If you are interested in learning more, check out my post “Think of Creating a Language Rather than a Form” for another angle.

  • Kevin Garcia

    October 7, 2009 at 2:25 am Reply

    @shane – yeah, i look at that and my reaction is “Yeah, i’m not sticking my hands in there”.

  • shane

    October 6, 2009 at 8:28 pm Reply

    there’s also the rather interesting result that the designer is essentially asking the users to shove their freshly cleaned hands into what appears to be a public bin. So even the ones who don’t throw paper in it aren’t likely to want to use it for its intended purpose.

  • DT

    October 5, 2009 at 5:44 pm Reply

    @kevin, spot on and thanks for sharing.

  • Kevin Garcia

    October 4, 2009 at 5:50 am Reply

    @DT – the fact that the unit is meant for you to stick your hand through is not communicated clearly – I think this may be a case where a very specific utility is used regionally, but not internationally, so while for the original designer it would have been an obvious design, for those not familiar with the unit, the obvious purpose of a stainless steel vertical unit with an opening on top near the paper-towel rack would be a trash can.
    This is where pictography would come into play, with an illustration of the operation of the machine clearly displayed.
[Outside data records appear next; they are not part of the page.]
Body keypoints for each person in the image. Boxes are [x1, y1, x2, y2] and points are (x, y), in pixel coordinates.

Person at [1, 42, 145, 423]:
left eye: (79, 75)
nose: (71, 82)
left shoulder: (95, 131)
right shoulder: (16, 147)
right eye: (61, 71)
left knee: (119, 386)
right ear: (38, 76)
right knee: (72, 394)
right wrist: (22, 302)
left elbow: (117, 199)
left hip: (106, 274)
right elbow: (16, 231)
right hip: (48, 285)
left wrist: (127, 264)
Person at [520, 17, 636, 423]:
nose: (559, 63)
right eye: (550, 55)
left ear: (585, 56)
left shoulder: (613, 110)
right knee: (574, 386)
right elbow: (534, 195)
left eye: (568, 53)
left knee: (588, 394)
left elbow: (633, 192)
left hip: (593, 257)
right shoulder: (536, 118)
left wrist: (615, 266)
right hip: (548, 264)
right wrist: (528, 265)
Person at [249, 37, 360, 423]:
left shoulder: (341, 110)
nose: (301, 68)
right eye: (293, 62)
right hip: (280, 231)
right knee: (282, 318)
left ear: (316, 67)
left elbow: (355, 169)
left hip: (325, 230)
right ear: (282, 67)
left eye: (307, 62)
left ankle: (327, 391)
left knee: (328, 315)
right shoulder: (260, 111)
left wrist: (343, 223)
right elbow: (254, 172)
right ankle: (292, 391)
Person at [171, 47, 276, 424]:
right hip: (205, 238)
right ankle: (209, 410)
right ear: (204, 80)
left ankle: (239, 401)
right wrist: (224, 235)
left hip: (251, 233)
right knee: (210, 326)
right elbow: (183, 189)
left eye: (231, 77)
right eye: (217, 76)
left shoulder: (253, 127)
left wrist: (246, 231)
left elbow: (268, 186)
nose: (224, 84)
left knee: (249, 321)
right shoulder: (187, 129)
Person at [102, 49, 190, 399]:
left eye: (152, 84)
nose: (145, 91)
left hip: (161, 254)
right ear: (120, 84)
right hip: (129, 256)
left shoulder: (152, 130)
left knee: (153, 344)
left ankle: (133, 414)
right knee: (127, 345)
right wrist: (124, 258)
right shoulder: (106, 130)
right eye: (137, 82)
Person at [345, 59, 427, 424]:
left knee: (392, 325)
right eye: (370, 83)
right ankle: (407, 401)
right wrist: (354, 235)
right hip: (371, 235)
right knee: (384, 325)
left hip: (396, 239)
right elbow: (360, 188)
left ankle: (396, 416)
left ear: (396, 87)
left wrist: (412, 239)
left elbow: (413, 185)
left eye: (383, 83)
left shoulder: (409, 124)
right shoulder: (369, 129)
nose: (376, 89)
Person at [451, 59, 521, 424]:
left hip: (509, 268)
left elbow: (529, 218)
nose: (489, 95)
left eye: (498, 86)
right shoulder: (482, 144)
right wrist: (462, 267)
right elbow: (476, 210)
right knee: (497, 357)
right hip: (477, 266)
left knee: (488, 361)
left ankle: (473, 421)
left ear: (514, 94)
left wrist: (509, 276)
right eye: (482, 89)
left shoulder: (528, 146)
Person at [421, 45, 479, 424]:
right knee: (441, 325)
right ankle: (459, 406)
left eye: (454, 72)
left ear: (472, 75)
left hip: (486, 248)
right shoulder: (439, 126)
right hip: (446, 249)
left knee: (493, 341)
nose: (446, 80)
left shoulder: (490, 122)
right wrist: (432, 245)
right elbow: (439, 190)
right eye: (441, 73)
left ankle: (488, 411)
Either in the top or along the front (maybe that’s already the case?)
    I just looked at the dyson airblade. The open and curved design of it makes it obvious it’s not a container, and there is a pictograph along the top illustrating it’s use.
    So, in this case, i think that while the unit may be technically superior (I see airvents along the sides in addition to the front/back) – it’s simply not communicating it’s intended purpose clearly enough.

  • karl

    October 2, 2009 at 5:55 pm Reply

    Thanks for re-directing me back here DT. As I said there are quite a few more well designed U-section style ones here in Japan. I was just thinking whether the lights could be more of an orange to indicate warmth, and also deter throwing paper in there – alah fire, in response to Kevin’s suggestion of a retro-fit.

    • DT

      October 2, 2009 at 5:58 pm Reply

      Hi Karl,
      Thanks for that heads up and for sure a different color will work, unless the interior designers / architects want it to blend into the environment more.

  • DT

    October 2, 2009 at 5:39 pm Reply

    @david and @cameron: Spot on, this product is very similar to the Dyson Airblade, of which is the first time I’ve seen it. So thanks for the heads up. I do like that dual subtle curve that is used to communicate where you would slide your hands in and out.
    @steve: Thanks for stopping by and sharing that link! Now that’s what happens when designers come together, the problem spotting I mean, not the hygiene.
    @kevin: For this to work you can’t have a grill, you need to slide your hands in and out. Check our the Dyson Airblade for an idea.

  • Cameron

    October 1, 2009 at 7:40 am Reply

    Great stuff DT.
    The Dyson Airblade has the U-shaped channel and while the aesthetics communicate the function well, it’s kind of awkward ergonomically. I would prefer to sick my hands straight out and have them dried, but I guess I don’t know all the constraints.

  • Kevin Garcia

    October 1, 2009 at 5:01 am Reply

    I wonder how would something as simple as a grille or a mesh on top of this serve as a cue that “no, objects don’t go in this opening” without the expense of a complete redesign.

  • Steve Portigal

    October 1, 2009 at 1:51 am Reply

    Excellent. I just posted this picture http://www.flickr.com/photos/steveportigal/3968684997/ of a bin for used towels with a too-subtle visual cue and a lack of acknowledgement for natural actions. From the IDSA09 conference last week!

  • David

    October 1, 2009 at 1:31 am Reply

    Interesting, the first time I’ve seen one of these apart from the Dyson Airblade of course (is it the same concept?)
    It does look like a trash can but also about the towel dispenser when you take one of those and dry your hands, what’s your instinctive next action? For me it’s to move, I don’t want to stand in the same place to dry my hands. So maybe that’s another contributing factor as to why people put their towels in the hand dryer.